CHECK YOUR UNDERSTANDING:
**A)** List the body constituents named in the text on spleen volume.
**B)** Retype the portion of the text on spleen volume from "Background and aim: As" to "resonance imaging (MRI).".
━━ EXTRACTED TEXT ━━
Background and aim: As the spleen plays a significant role in immunity, the aim was to investigate the associations of different body composition markers derived from various sources with spleen volume in a general population sample.

Materials and methods: Cross-sectional data of 1095 individuals (570 women; 52%) aged between 30 and 90 years were collected in the Study of Health in Pomerania (SHIP-START-2). We measured spleen volume by magnetic resonance imaging (MRI).

Body composition markers were derived from classic anthropometry, bioelectrical impedance analysis, including absolute fat mass (FM) and fat-free mass (FFM), as well as from MRI, including visceral adipose tissue (VAT), subcutaneous adipose tissue (SAT), and liver fat content. Sex-stratified-adjusted linear regression models were used to analyze the associations of body composition markers with spleen volumes.

Results: We observed positive associations of body mass index, body weight, waist circumference, hip circumference, waist-to-height ratio, absolute FM, absolute FFM, and VAT and SAT with spleen volume in men and women. An 8.12 kg higher absolute FFM was associated with a 38.4 mL (95% confidence interval [CI]: 26.7–50.1) higher spleen volume in men and a 5.21 kg higher absolute FFM with a 42.6 mL (95% CI: 26.2–59.0) higher spleen volume in women.

Conclusion: Our findings indicate that obesity-related body composition markers and FFM are associated with a higher spleen volume. Particularly, higher absolute FFM showed a strong association with a larger spleen volume in both men and women. Further studies are warranted to understand the clinical significance of body composition markers on large spleen volume.

KEYWORDS
Body characteristics, central obesity, Fat-free mass, MRI, spleen volume

 

 

Introduction

Currently, more than 650 million adults worldwide are patients with obesity, leading to increased morbidity, mortality, and healthcare costs (1). Total fat mass (FM) has received the greatest attention among the body’s constituents (water, lipids, protein, and minerals) (2). The assessment of metabolic status requires an evaluation of body composition and FM distribution (3). The etiology of chronic illnesses, such as type 2 diabetes, insulin resistance, cardiovascular diseases, and specific types of cancer, is strongly influenced by FM (4, 5). Waist circumference and abdominal obesity have been linked to inflammatory indicators in a stronger way than body mass index (BMI) or total FM (6).

Obesity causes low-grade inflammation (7) and is also considered a primary risk factor for metabolic syndrome (8). The spleen, as a largest lymphoid organ in the body, plays a significant role in immunity (9). Therefore, an interplay between obesity and splenectomy mediated by the immune system, as both are more prone to infections, is suggested (10). Another study supporting the above statement shows that individuals with metabolic syndrome have larger spleen size compared to those without metabolic syndrome (11).

Moreover, experimental studies on mice models also indicate a possible association between obesity and spleen size (12–16). For instance, in induced obese mice, a substantial increase (38%) was observed in spleen size (12). This suggests that central obesity might be a stronger risk factor for a larger spleen size compared to other anthropometric measures (13). These studies on induced mice models further reported that obesity suppresses the production of anti-inflammatory marker interleukin-10 in the spleen compared to normal mice, leading to inflammation in the liver and adipose tissues (15, 16). A similar increase in inflammation is also observed in splenectomy (14). Thus, animal studies suggest that obesity markers are associated with spleen volume, but the knowledge in humans is limited.
━━━
━━ INPUT DATA ━━
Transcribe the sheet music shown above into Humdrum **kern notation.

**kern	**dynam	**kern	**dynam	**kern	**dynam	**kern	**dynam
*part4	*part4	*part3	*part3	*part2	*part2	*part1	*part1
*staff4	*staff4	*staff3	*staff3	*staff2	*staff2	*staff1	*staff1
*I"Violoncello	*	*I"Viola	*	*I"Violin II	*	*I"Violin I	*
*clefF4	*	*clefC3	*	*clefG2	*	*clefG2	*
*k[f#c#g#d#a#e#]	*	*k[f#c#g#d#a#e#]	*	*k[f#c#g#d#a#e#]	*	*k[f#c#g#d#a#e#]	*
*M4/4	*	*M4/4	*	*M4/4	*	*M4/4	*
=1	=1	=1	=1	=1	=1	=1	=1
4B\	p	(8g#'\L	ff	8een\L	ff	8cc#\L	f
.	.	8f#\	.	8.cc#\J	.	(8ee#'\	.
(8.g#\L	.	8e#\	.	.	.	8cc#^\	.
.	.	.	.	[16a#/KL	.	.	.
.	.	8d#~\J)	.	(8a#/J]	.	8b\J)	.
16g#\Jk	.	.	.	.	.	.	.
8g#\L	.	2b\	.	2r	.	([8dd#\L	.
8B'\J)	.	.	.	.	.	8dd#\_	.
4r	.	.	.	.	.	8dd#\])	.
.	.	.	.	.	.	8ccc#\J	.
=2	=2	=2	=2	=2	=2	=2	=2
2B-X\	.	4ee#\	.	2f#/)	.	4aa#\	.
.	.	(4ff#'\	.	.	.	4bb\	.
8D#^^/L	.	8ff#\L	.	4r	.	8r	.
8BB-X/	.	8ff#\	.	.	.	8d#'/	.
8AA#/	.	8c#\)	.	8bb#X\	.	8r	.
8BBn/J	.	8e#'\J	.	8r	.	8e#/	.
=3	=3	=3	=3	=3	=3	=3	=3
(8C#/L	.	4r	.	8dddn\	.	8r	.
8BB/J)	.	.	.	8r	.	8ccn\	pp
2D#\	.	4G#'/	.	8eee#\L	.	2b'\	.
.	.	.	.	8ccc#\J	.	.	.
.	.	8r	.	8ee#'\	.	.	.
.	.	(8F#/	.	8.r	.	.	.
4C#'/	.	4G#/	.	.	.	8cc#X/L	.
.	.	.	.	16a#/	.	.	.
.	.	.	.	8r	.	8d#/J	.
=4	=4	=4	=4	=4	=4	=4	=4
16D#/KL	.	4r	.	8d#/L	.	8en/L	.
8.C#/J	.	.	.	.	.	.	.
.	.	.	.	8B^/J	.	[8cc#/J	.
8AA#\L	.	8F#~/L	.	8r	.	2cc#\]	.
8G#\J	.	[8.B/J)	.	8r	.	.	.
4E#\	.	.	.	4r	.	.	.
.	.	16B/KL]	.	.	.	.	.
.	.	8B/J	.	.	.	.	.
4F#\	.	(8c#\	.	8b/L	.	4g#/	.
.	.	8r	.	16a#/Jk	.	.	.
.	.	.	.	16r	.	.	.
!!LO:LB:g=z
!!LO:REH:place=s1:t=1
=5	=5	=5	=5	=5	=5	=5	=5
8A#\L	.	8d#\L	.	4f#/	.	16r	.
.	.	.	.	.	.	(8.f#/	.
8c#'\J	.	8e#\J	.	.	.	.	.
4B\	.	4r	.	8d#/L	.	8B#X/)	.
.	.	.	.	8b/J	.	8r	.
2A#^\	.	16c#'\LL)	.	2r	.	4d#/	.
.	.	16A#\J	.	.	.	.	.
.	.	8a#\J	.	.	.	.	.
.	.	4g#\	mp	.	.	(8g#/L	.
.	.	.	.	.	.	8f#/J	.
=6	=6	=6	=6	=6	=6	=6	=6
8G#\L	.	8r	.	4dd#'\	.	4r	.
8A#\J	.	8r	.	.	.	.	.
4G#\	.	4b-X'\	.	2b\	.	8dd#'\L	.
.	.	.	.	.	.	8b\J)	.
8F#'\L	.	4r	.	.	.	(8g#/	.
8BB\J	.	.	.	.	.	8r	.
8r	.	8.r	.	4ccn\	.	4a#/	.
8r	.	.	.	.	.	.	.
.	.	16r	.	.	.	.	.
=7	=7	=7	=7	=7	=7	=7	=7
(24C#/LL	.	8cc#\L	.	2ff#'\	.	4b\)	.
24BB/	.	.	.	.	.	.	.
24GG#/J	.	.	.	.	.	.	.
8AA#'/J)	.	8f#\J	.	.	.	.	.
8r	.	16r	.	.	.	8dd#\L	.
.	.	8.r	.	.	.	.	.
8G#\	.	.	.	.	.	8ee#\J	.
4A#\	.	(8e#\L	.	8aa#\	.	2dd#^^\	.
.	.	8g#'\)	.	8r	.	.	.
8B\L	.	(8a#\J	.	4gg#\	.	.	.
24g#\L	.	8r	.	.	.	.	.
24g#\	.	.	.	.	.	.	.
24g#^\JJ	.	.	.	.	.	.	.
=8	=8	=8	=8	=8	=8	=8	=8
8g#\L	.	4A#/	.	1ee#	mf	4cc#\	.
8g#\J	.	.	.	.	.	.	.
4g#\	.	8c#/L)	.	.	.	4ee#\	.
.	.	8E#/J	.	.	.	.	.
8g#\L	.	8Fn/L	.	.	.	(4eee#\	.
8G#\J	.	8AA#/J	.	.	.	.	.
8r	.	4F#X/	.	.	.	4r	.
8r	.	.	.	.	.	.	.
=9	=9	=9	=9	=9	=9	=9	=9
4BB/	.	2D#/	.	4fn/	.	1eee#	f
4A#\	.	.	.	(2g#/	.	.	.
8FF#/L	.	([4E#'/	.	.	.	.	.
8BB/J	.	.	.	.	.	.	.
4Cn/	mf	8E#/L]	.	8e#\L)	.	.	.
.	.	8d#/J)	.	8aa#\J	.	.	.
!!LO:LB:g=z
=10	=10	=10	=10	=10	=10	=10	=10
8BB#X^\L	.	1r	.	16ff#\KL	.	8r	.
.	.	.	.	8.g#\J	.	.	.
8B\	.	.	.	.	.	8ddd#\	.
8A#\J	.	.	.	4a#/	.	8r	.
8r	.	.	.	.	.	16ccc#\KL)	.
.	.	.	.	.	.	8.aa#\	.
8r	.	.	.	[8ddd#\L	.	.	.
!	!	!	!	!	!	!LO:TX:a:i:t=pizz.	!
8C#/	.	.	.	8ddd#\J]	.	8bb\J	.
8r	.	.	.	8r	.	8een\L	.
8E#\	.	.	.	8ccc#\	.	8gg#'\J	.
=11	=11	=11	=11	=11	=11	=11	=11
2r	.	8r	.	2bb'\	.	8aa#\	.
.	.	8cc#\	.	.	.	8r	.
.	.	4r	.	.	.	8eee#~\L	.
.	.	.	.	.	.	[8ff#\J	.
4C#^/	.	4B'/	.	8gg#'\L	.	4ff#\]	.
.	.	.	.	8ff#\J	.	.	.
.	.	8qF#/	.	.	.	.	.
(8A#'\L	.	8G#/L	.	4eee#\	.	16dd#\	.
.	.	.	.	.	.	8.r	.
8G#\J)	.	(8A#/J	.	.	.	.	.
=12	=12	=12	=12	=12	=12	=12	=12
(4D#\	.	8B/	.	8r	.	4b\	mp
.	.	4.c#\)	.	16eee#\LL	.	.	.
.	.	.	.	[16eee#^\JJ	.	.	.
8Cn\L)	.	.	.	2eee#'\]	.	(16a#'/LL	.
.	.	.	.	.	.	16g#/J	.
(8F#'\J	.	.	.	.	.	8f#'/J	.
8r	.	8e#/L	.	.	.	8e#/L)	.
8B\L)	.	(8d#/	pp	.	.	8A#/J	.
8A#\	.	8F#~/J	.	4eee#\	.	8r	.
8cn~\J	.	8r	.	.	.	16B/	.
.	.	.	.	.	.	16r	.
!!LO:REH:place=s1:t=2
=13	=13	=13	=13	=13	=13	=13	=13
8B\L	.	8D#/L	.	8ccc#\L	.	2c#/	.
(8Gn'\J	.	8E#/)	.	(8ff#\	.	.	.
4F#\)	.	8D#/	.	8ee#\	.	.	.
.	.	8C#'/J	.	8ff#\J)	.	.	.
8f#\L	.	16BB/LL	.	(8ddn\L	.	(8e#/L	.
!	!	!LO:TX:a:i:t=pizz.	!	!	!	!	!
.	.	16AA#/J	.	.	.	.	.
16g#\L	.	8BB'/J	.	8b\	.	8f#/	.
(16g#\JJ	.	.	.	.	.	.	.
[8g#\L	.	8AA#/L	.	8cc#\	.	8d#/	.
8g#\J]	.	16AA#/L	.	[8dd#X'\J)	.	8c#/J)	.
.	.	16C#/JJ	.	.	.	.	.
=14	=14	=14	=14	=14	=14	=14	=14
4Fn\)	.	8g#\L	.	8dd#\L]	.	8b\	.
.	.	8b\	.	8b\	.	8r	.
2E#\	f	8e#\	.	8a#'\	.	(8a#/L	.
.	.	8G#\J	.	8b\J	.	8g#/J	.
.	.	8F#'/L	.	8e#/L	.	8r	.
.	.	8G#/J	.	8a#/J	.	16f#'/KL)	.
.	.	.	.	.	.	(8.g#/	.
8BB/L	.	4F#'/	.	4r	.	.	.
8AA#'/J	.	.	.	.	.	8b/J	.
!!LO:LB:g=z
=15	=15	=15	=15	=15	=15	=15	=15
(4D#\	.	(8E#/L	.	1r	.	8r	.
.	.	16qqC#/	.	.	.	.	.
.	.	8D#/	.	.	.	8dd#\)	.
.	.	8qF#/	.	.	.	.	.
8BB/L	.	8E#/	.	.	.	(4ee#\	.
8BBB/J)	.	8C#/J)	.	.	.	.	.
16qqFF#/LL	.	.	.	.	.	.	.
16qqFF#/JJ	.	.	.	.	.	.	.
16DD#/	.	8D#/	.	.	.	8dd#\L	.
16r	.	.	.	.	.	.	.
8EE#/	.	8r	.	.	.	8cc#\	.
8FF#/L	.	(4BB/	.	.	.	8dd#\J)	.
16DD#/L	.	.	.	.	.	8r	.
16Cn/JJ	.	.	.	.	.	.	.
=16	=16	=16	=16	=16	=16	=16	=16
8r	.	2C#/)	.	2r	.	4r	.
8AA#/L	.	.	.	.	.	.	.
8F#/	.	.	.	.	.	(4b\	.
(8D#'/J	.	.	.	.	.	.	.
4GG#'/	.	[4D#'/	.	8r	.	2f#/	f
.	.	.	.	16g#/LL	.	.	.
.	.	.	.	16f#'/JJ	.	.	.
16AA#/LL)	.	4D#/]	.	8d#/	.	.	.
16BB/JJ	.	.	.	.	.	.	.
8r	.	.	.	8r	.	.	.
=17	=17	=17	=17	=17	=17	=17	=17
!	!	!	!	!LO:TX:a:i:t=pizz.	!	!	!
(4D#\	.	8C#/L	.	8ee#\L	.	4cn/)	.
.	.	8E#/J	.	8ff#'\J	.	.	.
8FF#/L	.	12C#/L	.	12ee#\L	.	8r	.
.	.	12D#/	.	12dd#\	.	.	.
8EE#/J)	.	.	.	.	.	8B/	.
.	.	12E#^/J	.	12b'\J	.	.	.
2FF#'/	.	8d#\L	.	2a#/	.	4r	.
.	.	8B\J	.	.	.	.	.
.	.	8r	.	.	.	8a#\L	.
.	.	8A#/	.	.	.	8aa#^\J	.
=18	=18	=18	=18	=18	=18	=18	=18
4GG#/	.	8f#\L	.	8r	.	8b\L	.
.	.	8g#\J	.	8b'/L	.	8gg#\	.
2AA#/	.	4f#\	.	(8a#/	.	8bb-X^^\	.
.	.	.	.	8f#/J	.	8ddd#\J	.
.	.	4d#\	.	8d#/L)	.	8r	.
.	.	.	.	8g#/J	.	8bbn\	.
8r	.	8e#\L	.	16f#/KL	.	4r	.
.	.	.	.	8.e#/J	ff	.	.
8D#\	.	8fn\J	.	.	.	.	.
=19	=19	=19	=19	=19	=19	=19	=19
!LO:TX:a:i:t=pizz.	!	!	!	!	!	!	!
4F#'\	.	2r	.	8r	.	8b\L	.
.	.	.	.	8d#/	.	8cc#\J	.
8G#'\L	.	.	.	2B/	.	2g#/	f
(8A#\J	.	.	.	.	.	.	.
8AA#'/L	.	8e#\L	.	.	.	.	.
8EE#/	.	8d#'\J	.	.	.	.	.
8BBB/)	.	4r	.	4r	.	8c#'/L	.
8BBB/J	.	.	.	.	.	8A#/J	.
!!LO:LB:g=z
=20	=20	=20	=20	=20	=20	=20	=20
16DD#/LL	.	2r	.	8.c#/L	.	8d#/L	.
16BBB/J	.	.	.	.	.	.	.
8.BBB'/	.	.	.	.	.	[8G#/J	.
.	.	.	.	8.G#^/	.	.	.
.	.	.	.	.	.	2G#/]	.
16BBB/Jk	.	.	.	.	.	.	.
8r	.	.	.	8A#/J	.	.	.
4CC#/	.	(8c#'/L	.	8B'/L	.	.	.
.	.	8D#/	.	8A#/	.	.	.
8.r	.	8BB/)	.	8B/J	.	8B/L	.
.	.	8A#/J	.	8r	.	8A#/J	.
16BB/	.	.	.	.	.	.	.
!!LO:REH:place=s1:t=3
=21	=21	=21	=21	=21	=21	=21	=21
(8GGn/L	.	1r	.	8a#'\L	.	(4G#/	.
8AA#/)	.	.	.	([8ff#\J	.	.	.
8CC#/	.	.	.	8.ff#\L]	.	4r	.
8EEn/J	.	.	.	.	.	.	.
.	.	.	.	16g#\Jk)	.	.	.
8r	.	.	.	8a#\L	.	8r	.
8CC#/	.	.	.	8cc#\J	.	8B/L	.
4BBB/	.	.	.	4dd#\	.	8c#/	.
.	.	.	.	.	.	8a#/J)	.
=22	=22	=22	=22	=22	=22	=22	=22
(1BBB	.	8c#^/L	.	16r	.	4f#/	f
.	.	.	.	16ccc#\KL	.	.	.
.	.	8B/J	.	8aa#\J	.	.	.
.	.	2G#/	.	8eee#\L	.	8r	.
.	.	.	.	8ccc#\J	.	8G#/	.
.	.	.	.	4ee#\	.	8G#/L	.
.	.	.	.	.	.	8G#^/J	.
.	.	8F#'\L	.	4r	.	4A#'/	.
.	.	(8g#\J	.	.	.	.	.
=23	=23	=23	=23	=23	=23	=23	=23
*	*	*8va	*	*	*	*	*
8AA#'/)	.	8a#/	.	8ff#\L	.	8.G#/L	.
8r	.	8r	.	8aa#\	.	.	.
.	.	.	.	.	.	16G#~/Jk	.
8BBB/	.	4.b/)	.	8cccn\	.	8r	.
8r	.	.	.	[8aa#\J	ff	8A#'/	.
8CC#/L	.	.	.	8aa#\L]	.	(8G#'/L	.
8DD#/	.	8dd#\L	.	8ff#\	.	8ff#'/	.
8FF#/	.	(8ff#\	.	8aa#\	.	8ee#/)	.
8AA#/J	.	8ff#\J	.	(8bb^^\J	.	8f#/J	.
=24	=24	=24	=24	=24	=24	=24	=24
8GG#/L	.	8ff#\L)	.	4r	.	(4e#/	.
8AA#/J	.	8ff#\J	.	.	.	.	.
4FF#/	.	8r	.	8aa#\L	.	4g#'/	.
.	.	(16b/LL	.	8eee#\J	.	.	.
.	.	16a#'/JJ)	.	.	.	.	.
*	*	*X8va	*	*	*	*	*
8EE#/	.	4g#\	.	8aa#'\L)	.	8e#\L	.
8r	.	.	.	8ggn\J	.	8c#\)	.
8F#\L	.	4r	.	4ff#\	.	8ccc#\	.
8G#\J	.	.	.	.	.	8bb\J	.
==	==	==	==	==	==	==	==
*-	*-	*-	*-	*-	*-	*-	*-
━━━
WRITTEN RESPONSES:
**A)** Water, lipids, protein, and minerals.

**B)**
Background and aim: As the spleen plays a significant role in immunity, the aim was to investigate the associations of different body composition markers derived from various sources with spleen volume in a general population sample.

Materials and methods: Cross-sectional data of 1095 individuals (570 women; 52%) aged between 30 and 90 years were collected in the Study of Health in Pomerania (SHIP-START-2). We measured spleen volume by magnetic resonance imaging (MRI).